+++ DOCUMENT EXTRACT

In fact, when you tie up a boat in a slip in such way as to leave the lines a bit loose, you put much less stress on the boat's cleats and on the dock's cleats. Any boat in a slip will move about, due to the wind, current, and wave action. Sometimes, there's quite a bit of movement, particularly up-and-down movement. Loose lines, and stretchy ones, allow the boat to move up-and-down with very little tension on the lines.

If the same boat were tied tight to the dock with non-stretch steel lines, there would be tremendous pull on the cleats, and a passing boat might just cause enough wave action to do some real damage.

Bill


----------



## sailingdog (Mar 19, 2006)

BTW, three-strand is often a better choice than braided line if you're dealing with rough pilings and such. Rough pilings will pull the outer braid apart, but will not affect three-strand to the same degree.

I'd also agree with btrayfors about some slack in the lines... swell, boat wakes, etc... will make the boat move, and if it is tied up too rigidly...something is going to give... usually something you don't want...and if enough gives...the boat is going to take a beating.


----------



## sailaway21 (Sep 4, 2006)

Btrayfors,
I think that you missed my point. Most lines stretch too much for good mooring lines. Manila is probably the best mooring line ignoring it's lack of strength. Dacron, preferably laid not 2in1, is a much better choice. All of the above stretch. It is when the vessel starts coming off the dock that it's inertia upon coming back to the dock is going to cause damage. I doubt that you leave any slack lines with impending weather. Deck hardware is going to be ripped out not from too tight a line, but from the weight of the boat coming hard up against it and shocking it. The fact that the line stretches only mitigates the shock somewhat, the solution is to not let the shock occur in the first place.
If it's coming on to blow and your vessel is tied up where the rise and fall of tide is a factor then you simply must tend the lines. There often is no intermediate position that will allow for the tidal change. Of course, long leads as I alluded to above will alleviate much of this.


----------



## camaraderie (May 22, 2002)

Sailaway...I'm afraid I'm with Trayfors on this one. You need lots of give in your dock lines to reduce the shock loading. I would think that the dock line manufacturers would know about this and there is a reason New England ropes recommends nylon and ALL of the made up dock lines West carries are nylon etc. etc. 
If you think you are right about this as I'm sure you do...how about some links to credible sources supporting this approach?
Here's one for my point of view!

++++++
+++ EXTRACTED INFORMATION

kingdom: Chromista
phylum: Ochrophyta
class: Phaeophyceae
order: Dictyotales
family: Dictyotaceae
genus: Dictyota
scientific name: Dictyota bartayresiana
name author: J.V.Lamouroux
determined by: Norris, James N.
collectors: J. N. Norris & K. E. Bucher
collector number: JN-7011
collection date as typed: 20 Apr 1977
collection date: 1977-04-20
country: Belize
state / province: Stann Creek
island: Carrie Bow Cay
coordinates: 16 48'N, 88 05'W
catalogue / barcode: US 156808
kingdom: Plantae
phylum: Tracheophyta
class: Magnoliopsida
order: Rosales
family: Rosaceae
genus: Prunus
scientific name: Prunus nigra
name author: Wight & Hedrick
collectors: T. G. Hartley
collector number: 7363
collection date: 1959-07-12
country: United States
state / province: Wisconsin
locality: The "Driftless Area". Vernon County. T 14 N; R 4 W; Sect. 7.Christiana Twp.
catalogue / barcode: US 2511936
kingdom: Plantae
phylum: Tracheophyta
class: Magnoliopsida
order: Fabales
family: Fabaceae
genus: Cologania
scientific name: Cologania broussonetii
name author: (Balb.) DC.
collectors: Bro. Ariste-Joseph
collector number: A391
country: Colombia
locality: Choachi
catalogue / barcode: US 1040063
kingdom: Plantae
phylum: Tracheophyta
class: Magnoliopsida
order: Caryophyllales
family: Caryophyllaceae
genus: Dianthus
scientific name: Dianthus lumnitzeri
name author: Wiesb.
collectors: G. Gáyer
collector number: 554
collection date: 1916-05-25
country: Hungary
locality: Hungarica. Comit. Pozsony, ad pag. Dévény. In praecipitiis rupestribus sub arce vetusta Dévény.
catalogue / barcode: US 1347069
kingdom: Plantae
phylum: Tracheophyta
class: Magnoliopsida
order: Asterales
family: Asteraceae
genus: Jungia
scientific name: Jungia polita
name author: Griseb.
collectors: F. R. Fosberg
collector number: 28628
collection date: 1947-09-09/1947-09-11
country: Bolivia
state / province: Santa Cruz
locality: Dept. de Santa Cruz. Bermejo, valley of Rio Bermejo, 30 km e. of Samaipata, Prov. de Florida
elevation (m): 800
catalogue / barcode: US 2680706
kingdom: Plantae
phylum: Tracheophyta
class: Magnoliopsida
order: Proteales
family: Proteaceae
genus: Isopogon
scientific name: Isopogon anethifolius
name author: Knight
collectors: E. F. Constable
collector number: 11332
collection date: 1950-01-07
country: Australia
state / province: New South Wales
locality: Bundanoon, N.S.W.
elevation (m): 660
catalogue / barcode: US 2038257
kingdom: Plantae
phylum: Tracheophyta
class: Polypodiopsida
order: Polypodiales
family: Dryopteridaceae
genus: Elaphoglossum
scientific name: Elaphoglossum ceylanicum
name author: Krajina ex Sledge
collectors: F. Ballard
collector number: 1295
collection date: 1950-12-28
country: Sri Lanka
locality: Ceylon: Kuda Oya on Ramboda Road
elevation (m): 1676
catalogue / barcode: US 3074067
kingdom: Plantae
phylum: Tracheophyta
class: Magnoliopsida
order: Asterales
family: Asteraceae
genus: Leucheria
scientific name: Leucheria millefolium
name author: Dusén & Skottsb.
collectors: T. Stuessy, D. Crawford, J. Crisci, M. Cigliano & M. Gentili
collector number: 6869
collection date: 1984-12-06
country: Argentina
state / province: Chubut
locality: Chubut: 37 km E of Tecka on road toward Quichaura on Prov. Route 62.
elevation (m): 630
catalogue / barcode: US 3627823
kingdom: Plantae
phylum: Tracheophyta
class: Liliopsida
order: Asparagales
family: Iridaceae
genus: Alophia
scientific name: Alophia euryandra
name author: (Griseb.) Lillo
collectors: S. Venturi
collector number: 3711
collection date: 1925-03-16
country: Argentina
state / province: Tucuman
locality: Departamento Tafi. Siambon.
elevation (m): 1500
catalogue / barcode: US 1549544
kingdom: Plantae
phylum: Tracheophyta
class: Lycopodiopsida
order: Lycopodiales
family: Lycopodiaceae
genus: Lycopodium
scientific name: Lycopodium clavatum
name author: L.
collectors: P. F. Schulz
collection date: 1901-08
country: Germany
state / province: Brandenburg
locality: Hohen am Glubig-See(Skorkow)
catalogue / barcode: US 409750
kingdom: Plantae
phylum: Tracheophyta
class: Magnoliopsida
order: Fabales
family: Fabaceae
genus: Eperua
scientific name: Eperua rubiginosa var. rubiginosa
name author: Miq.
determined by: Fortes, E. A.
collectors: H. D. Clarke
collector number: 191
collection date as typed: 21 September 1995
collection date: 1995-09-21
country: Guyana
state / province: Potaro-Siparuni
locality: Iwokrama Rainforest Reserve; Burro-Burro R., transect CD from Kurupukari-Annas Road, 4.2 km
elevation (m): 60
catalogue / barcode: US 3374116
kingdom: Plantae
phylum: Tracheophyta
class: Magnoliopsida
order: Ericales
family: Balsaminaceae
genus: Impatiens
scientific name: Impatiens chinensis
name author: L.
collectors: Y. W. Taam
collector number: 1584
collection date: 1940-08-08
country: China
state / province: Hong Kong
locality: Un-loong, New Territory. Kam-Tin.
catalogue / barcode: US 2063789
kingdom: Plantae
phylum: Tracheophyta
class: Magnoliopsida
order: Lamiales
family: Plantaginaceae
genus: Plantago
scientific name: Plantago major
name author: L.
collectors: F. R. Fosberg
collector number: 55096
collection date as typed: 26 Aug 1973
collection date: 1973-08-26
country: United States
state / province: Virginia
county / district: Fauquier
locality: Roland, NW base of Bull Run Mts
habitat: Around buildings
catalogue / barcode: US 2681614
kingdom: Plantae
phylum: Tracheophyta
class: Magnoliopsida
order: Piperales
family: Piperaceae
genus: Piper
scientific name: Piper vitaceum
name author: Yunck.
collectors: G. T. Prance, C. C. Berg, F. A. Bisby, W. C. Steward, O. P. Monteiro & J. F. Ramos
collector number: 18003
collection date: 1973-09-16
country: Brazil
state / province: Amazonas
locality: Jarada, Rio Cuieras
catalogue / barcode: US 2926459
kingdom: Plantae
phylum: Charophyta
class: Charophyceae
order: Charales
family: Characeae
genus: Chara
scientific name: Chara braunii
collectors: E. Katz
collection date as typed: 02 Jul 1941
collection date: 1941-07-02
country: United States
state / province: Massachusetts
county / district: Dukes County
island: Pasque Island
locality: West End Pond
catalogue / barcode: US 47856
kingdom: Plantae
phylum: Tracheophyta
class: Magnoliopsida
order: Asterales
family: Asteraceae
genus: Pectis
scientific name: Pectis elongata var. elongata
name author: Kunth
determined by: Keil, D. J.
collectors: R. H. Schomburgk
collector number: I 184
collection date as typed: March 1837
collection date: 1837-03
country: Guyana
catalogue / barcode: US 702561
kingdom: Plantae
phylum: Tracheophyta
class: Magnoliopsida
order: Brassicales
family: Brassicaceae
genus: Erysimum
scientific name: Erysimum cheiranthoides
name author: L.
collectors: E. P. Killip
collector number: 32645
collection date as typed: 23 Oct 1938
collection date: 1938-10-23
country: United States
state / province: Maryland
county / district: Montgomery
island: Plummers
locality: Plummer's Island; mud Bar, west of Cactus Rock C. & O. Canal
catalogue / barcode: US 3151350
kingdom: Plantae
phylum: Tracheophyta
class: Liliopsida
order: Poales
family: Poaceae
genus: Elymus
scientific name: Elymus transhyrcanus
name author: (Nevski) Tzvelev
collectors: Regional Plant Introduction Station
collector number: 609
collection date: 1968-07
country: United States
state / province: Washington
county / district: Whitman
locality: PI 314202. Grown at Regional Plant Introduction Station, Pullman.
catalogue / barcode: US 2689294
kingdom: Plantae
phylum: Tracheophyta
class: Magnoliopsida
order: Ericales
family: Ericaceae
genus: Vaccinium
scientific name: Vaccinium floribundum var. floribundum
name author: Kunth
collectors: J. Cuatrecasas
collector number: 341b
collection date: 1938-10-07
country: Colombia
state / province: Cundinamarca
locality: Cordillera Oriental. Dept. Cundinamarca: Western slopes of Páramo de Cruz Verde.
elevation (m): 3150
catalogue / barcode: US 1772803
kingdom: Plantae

++++++

● **WHAT IS NEEDED**:
In the dock-line thread:
(a) What three things does the first post say make a boat in a slip move about?
(b) What do rough pilings do to braided line, according to sailingdog?
(c) Which line does sailaway21 call probably the best mooring line, ignoring its lack of strength?
Use only the dock-line thread, not the rows.

● **RESPONSE TO THE EXERCISE**:
(a) Wind, current, and wave action.
(b) They pull the outer braid apart.
(c) Manila.